→ **TASK REQUIREMENTS**:
1. In the article on when the coronavirus pandemic will end, what percentage of the population must be vaccinated to reach herd immunity?
2. Translate this sentence from the article on when the coronavirus pandemic will end into Spanish: "Variants add immense urgency to the global vaccine campaign."
3. Please retype the article on when the coronavirus pandemic will end from "by DailyHealthPost Editorial" to "shots given worldwide.".

→ **PROVIDED TEXT**:
-- Opening Marker --
Experts Say This Is When The Coronavirus Pandemic Will End

by DailyHealthPost Editorial

For the pandemic to come to an end, about 75% of the population needs to be vaccinated to reach herd immunity. Based on the current rate of vaccinations worldwide, the coronavirus pandemic is estimated to last for another seven years. More than 4.5 million vaccines are being administered a day, for a total of 119.8 million shots given worldwide. 

So far, the US has only vaccinated 11.12 percent of its population, at a rate of 1.3 million shots given a day. Despite lagging behind a few other countries, the US is predicted to reach herd immunity by New Year’s 2022. But nothing is set in stone as new variants of the coronavirus have emerged, which could possibly reduce the potency of each vaccine.

Variants add immense urgency to the global vaccine campaign. If herd immunity is reached, the variants’ spread will be limited and new ones won’t have a chance to multiply. But if the vaccine campaign moves too slowly, variants that can resist vaccines could become dominant, new ones could arise, and further prolong the pandemic.

What Happens Next?

We can’t say for sure what the future of COVID-19 entails. But based on the history of other infections, there is little reason to believe that the coronavirus SARS-CoV-2 will go away completely, even when herd immunity takes hold. A more realistic scenario is the virus being added to a growing family of infectious diseases that are known as “endemic.”
-- Closing Marker --
→ **INFORMATION SHOWN**:
-- Opening Marker --
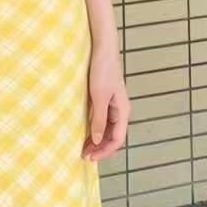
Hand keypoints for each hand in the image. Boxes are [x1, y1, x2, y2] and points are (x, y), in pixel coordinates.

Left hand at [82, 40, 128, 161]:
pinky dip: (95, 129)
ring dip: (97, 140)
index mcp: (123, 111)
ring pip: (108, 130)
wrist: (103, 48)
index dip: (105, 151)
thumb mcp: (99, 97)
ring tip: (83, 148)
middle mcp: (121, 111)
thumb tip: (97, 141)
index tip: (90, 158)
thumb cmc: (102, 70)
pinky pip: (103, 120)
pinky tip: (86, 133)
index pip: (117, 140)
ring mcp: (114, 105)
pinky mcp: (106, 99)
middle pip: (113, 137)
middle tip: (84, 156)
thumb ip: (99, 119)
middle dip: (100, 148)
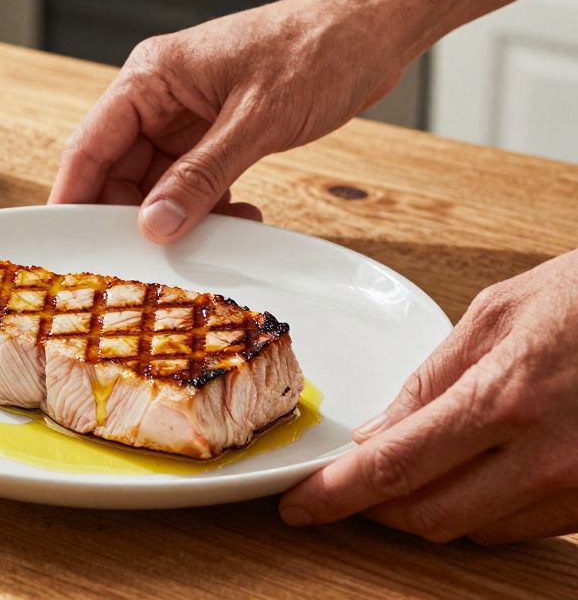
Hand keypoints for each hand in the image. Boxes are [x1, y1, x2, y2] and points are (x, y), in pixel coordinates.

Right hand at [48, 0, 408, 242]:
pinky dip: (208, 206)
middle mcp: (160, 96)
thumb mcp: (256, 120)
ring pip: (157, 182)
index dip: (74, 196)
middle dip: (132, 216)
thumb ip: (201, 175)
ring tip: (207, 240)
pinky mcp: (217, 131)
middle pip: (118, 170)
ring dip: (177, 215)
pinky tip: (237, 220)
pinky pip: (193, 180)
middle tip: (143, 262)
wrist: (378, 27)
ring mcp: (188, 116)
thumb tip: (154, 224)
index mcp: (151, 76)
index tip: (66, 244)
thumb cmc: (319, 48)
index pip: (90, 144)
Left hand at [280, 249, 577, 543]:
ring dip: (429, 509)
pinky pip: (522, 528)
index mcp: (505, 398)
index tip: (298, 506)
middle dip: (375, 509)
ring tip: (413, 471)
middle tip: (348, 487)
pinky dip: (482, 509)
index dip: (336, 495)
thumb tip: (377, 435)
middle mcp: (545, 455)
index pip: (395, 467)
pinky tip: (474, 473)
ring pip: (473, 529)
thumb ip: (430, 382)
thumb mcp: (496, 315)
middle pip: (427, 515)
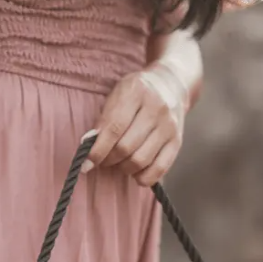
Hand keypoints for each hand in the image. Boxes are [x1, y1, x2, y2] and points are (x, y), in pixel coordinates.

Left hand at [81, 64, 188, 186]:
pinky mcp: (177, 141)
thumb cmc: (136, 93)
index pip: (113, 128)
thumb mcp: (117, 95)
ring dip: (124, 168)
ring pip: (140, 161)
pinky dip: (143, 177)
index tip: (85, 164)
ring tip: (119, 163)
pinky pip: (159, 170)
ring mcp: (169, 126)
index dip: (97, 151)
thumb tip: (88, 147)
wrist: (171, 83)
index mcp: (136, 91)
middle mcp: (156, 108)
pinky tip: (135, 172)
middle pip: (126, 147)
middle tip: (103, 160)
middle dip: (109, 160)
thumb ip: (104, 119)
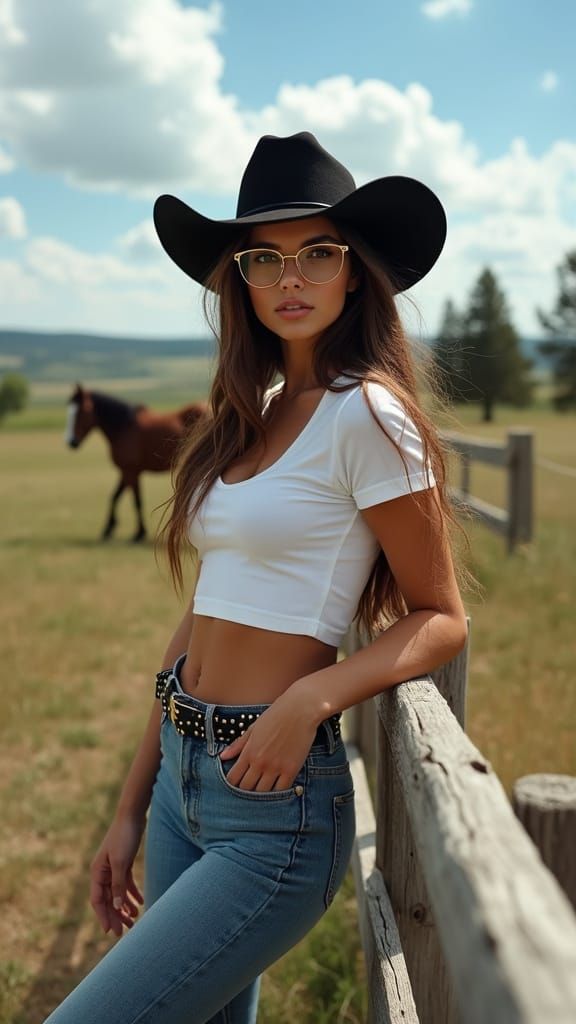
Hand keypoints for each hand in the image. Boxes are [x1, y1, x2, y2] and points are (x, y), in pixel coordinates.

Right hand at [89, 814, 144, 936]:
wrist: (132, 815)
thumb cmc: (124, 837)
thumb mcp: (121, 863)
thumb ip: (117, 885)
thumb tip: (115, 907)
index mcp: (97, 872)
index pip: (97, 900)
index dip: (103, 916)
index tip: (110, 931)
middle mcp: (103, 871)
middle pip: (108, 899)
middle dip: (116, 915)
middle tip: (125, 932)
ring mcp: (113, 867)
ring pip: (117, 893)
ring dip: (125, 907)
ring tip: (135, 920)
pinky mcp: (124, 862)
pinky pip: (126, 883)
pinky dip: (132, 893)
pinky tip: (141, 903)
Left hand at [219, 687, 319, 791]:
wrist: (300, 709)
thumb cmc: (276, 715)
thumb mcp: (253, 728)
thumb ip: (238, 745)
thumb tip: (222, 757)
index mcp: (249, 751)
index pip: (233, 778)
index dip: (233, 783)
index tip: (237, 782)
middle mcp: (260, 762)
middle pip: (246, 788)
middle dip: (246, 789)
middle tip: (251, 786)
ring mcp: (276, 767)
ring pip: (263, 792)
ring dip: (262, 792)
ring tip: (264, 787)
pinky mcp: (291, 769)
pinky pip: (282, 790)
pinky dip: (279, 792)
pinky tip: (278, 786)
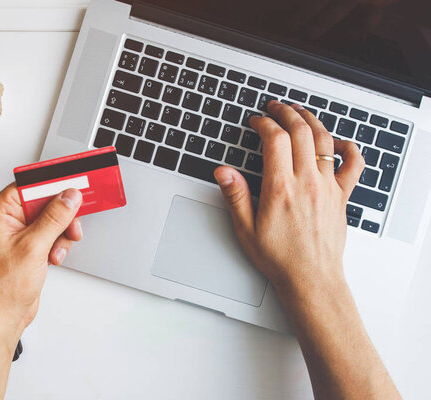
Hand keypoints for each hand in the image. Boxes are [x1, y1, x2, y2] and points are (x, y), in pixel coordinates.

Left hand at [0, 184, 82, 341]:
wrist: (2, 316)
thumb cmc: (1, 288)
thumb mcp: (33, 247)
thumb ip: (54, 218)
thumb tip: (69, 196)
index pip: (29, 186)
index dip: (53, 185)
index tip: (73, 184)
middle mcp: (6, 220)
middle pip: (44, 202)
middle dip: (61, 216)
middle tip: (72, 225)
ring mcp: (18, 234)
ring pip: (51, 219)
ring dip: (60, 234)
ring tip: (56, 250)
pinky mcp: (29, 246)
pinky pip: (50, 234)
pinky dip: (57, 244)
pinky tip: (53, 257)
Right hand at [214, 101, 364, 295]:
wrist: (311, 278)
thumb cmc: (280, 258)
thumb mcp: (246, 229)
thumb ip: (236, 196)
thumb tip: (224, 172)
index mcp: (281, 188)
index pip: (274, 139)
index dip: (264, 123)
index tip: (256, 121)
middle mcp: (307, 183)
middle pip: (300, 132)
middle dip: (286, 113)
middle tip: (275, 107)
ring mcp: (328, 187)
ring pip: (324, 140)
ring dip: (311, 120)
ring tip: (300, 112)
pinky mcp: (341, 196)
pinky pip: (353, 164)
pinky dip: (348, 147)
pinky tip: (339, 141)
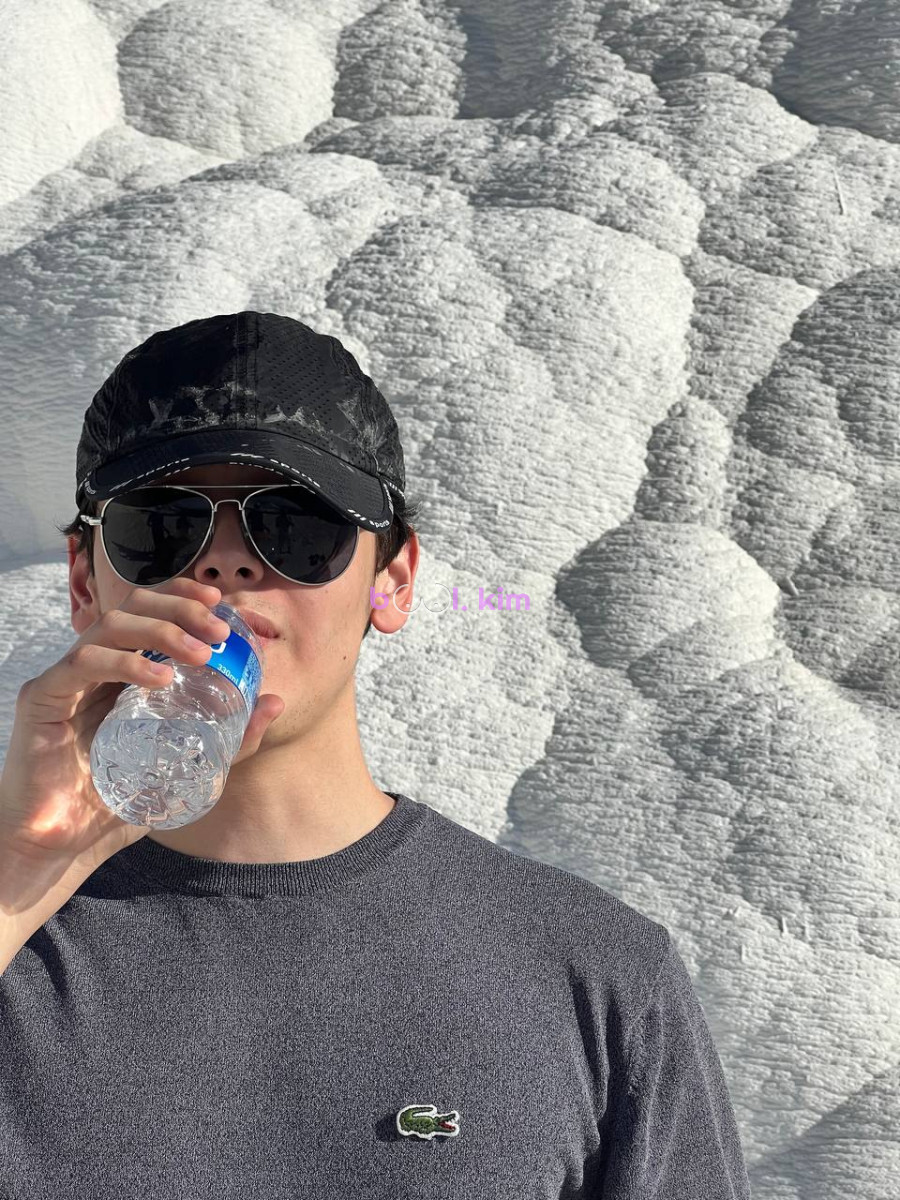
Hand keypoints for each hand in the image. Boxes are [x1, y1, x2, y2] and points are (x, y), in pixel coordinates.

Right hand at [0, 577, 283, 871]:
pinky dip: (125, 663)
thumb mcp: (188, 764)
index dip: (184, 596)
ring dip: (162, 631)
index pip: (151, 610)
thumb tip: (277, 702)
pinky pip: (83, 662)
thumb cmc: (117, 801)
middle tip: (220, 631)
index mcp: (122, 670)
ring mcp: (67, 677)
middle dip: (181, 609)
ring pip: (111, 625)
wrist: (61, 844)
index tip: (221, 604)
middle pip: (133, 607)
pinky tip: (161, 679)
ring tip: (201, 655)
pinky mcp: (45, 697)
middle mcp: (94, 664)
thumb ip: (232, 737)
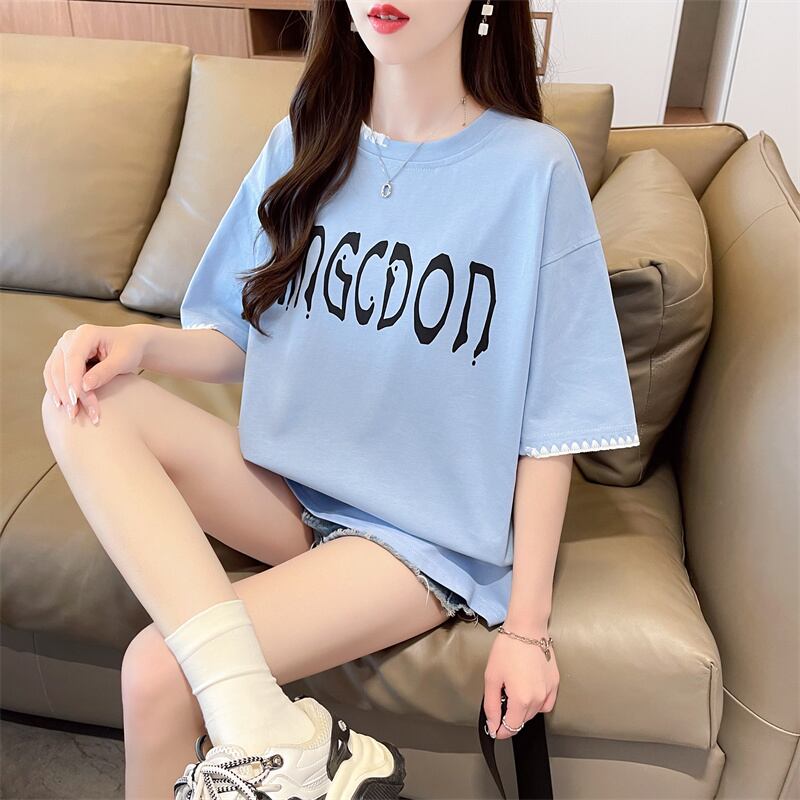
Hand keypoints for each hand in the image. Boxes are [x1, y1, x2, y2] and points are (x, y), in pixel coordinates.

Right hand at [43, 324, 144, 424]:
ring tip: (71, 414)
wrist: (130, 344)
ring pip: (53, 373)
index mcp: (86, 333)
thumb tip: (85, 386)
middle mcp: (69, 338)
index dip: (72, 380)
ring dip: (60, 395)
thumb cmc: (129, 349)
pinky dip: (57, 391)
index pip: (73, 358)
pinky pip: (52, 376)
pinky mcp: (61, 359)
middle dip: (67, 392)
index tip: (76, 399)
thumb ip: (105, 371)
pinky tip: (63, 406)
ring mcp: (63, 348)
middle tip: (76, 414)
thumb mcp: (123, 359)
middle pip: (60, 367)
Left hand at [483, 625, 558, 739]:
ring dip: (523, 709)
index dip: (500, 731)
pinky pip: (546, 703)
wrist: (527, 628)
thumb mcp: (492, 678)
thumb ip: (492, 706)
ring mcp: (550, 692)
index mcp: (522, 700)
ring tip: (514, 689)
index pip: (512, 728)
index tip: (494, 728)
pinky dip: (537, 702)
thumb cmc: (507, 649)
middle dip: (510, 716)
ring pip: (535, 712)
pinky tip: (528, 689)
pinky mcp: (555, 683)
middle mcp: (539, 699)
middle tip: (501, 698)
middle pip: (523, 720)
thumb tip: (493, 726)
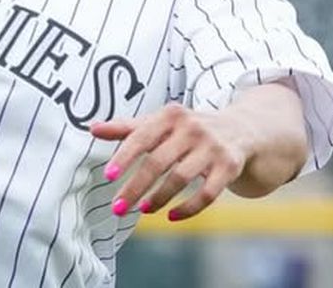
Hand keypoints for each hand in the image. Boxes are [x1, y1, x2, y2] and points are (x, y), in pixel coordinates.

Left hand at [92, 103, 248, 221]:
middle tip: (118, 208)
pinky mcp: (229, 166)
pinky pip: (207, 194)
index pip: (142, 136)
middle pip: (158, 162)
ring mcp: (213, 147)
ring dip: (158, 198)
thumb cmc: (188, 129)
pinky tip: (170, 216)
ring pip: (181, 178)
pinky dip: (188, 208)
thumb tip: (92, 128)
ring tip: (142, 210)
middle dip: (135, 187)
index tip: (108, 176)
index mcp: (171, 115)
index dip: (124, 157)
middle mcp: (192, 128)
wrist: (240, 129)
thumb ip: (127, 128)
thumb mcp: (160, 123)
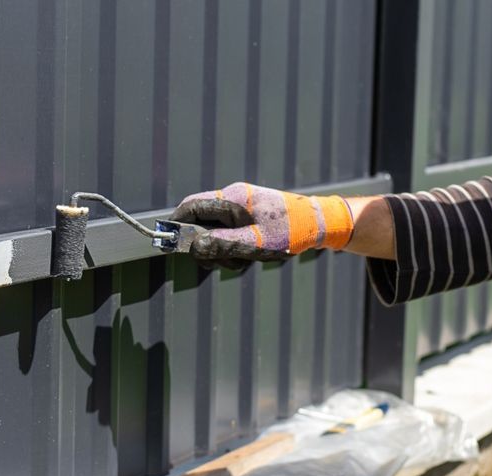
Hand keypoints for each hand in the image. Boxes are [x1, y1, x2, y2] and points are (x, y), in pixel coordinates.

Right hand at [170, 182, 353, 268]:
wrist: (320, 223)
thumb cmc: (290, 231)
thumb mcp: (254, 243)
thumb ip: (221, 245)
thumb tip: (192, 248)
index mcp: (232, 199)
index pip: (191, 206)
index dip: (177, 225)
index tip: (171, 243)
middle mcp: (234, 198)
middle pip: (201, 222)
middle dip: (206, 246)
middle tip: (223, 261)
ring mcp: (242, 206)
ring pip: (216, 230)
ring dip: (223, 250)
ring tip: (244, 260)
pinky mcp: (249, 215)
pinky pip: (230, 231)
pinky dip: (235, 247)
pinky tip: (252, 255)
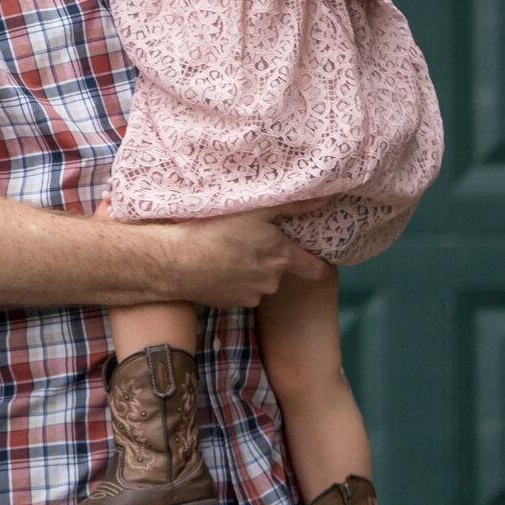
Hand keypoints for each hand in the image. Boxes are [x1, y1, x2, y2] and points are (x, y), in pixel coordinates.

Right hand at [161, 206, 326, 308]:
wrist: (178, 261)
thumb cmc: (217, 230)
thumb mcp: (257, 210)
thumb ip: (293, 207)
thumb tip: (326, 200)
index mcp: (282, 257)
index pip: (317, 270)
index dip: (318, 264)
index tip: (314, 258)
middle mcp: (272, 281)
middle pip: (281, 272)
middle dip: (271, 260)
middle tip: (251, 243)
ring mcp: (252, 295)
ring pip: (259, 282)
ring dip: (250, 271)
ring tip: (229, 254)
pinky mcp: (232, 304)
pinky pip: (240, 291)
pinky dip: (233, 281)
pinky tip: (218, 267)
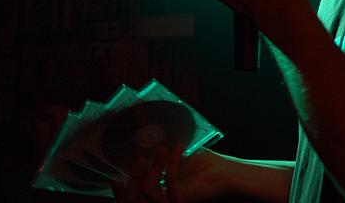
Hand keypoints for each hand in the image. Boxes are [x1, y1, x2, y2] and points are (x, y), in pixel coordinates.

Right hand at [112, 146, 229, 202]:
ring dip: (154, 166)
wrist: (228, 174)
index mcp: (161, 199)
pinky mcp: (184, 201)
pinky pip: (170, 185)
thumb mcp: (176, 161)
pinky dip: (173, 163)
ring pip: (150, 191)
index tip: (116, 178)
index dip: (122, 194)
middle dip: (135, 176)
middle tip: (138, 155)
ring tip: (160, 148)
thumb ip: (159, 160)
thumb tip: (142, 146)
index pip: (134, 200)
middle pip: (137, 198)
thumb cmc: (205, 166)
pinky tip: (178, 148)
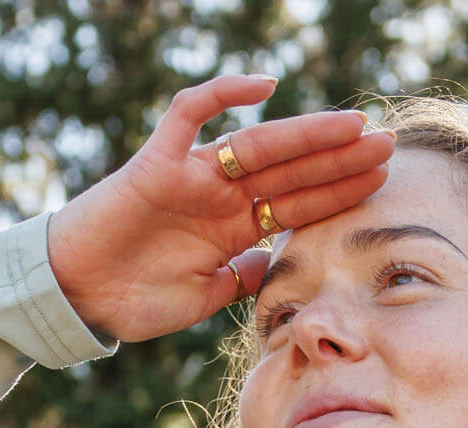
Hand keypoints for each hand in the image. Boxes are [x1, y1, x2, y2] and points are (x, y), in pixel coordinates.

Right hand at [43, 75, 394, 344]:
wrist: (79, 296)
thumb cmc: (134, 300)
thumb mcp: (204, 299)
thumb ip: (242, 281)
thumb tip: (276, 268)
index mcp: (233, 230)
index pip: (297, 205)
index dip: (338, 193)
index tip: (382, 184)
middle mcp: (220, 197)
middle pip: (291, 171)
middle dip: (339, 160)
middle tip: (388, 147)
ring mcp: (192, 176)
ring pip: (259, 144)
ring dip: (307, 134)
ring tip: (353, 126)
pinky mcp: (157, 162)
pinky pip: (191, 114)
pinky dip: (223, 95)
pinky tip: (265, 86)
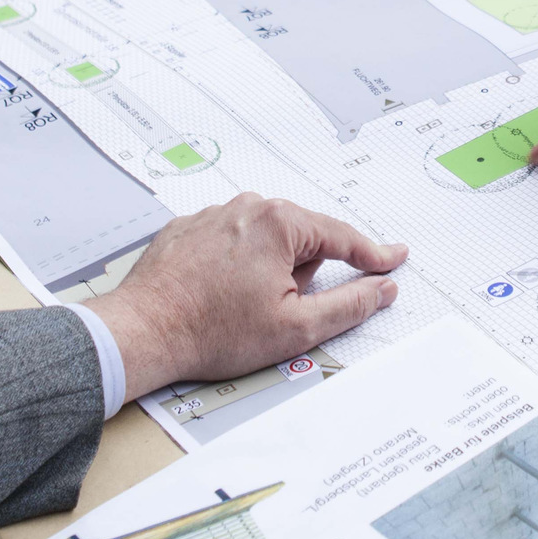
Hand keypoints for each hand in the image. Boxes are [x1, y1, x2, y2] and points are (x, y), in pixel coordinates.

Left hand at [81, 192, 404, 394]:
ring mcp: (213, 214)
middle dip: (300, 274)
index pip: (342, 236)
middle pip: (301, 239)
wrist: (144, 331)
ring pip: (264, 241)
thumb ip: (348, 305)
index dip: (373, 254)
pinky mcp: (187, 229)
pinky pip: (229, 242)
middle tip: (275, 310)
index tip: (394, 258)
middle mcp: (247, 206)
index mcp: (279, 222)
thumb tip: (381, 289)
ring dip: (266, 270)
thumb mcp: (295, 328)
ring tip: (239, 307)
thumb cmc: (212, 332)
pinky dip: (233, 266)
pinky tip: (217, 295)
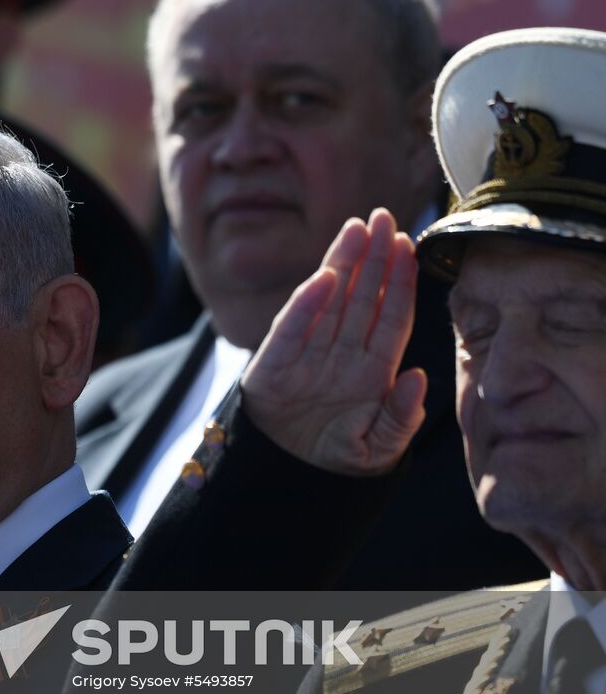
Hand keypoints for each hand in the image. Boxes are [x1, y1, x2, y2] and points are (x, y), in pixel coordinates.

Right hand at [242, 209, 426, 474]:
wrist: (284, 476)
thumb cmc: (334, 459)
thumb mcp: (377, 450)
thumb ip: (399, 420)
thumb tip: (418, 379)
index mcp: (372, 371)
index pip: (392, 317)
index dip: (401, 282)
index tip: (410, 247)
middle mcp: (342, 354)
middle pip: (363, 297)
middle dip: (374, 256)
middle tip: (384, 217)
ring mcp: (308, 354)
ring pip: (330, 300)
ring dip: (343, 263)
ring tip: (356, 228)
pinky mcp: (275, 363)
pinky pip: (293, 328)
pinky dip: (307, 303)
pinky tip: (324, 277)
-- Closing Marker --
→ **ANSWERS BY TASK**:
1. About 75%.

2. Las variantes añaden una enorme urgencia a la campaña mundial de vacunación.

3.
by DailyHealthPost Editorial

For the pandemic to come to an end, about 75% of the population needs to be vaccinated to reach herd immunity. Based on the current rate of vaccinations worldwide, the coronavirus pandemic is estimated to last for another seven years. More than 4.5 million vaccines are being administered a day, for a total of 119.8 million shots given worldwide.